• _TASK STATEMENT_
Below are the records; copy out every line that holds the word "keys".

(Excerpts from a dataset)
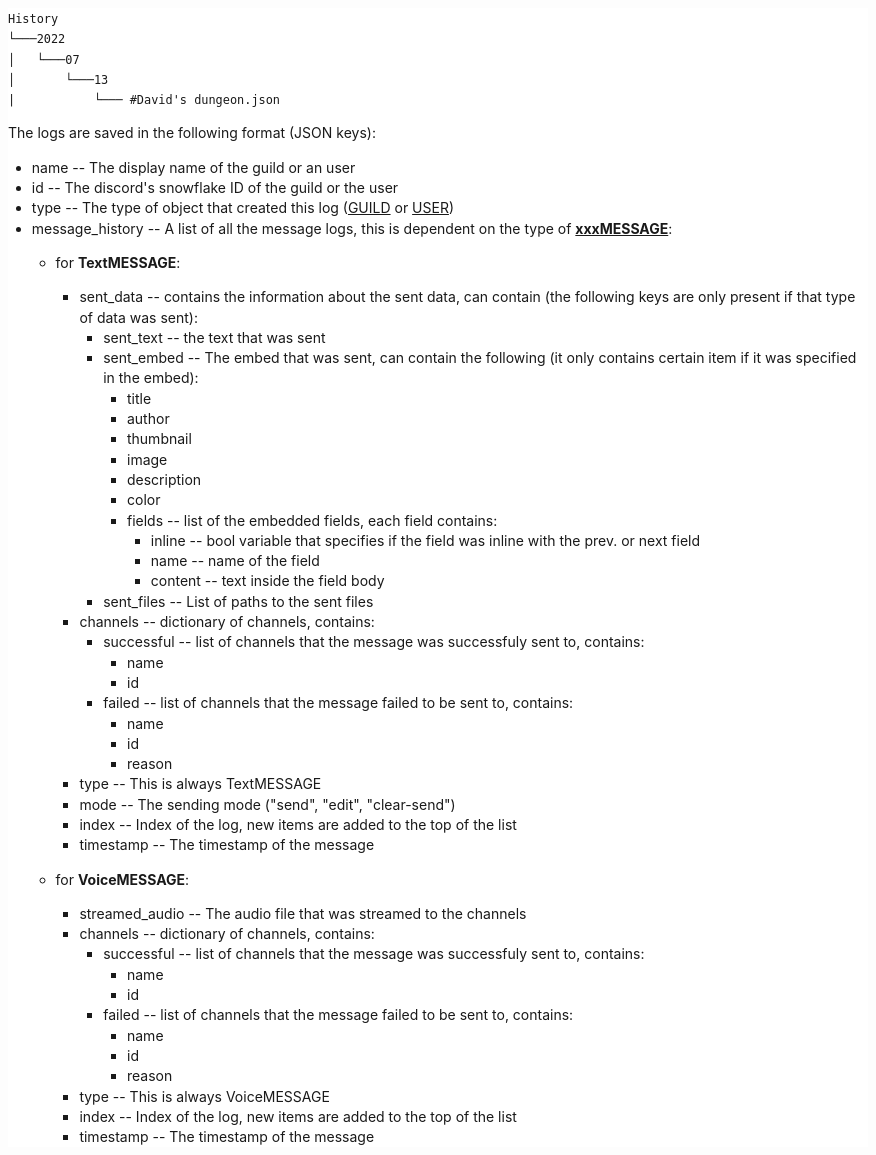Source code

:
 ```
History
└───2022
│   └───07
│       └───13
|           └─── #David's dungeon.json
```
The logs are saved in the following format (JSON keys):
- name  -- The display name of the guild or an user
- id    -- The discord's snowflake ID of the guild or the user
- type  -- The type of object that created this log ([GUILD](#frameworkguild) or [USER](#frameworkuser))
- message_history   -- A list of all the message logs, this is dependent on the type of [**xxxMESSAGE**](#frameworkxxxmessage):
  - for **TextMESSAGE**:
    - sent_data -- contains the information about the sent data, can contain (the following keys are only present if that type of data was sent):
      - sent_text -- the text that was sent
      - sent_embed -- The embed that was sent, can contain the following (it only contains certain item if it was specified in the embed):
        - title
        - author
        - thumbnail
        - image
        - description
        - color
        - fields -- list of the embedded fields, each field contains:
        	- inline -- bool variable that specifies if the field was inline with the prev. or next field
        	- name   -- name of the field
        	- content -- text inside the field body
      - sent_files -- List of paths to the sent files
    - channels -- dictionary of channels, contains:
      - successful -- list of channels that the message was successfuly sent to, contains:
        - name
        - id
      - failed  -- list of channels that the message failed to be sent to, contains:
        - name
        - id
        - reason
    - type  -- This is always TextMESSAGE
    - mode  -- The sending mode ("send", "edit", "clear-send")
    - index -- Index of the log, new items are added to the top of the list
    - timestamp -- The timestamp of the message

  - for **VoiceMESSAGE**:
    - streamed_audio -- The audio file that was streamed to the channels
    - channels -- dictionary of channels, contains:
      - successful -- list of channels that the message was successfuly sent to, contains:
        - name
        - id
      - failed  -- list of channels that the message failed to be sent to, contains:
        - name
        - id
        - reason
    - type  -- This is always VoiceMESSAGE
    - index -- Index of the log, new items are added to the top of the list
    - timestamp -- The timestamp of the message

* * *

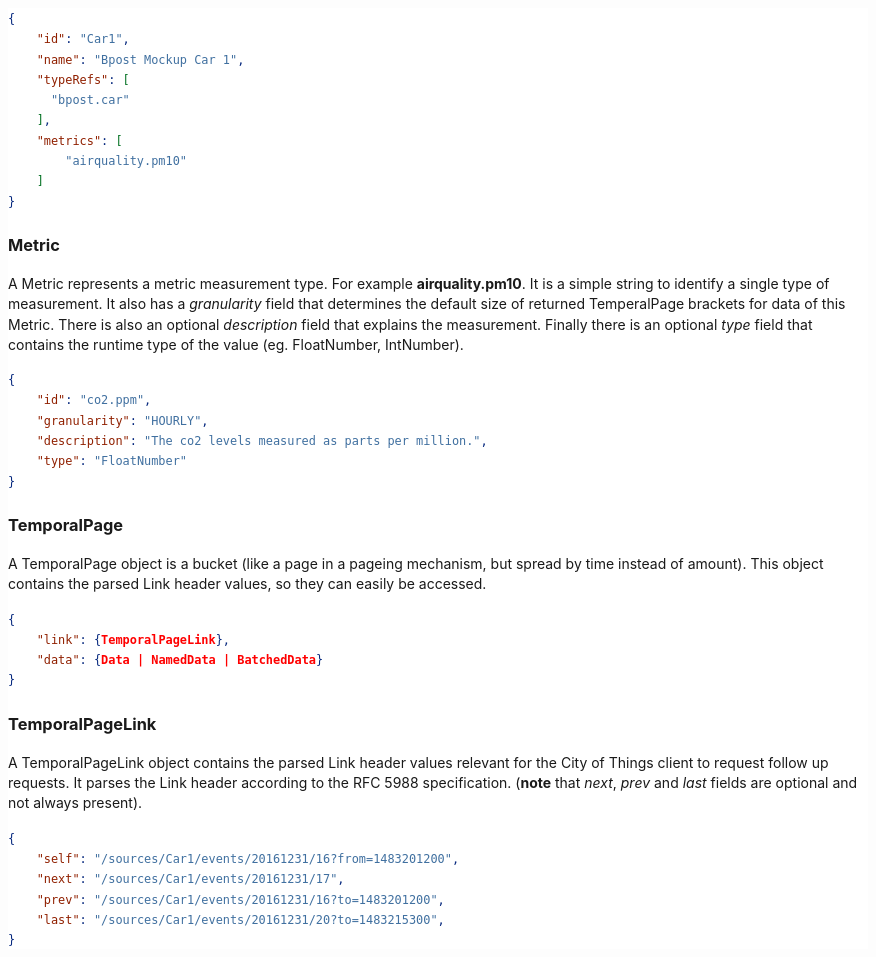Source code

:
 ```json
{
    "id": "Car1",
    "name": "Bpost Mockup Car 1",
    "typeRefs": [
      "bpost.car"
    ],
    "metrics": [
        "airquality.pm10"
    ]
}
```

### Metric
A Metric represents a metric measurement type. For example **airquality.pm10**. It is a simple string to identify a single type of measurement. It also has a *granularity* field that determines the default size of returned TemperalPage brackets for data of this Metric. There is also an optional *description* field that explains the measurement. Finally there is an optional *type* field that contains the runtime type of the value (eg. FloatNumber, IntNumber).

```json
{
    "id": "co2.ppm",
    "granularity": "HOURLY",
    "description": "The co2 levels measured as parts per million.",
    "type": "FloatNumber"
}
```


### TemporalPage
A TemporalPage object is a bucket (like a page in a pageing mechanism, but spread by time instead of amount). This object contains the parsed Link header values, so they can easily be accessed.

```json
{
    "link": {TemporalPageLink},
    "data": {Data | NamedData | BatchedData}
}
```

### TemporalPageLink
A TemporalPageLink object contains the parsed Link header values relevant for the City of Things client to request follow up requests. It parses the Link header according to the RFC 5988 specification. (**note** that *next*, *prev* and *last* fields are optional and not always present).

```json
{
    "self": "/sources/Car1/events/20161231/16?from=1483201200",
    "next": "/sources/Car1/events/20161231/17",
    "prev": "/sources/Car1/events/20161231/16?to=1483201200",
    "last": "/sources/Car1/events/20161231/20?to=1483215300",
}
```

• _RESPONSE_
The logs are saved in the following format (JSON keys):
    - sent_data -- contains the information about the sent data, can contain (the following keys are only present if that type of data was sent):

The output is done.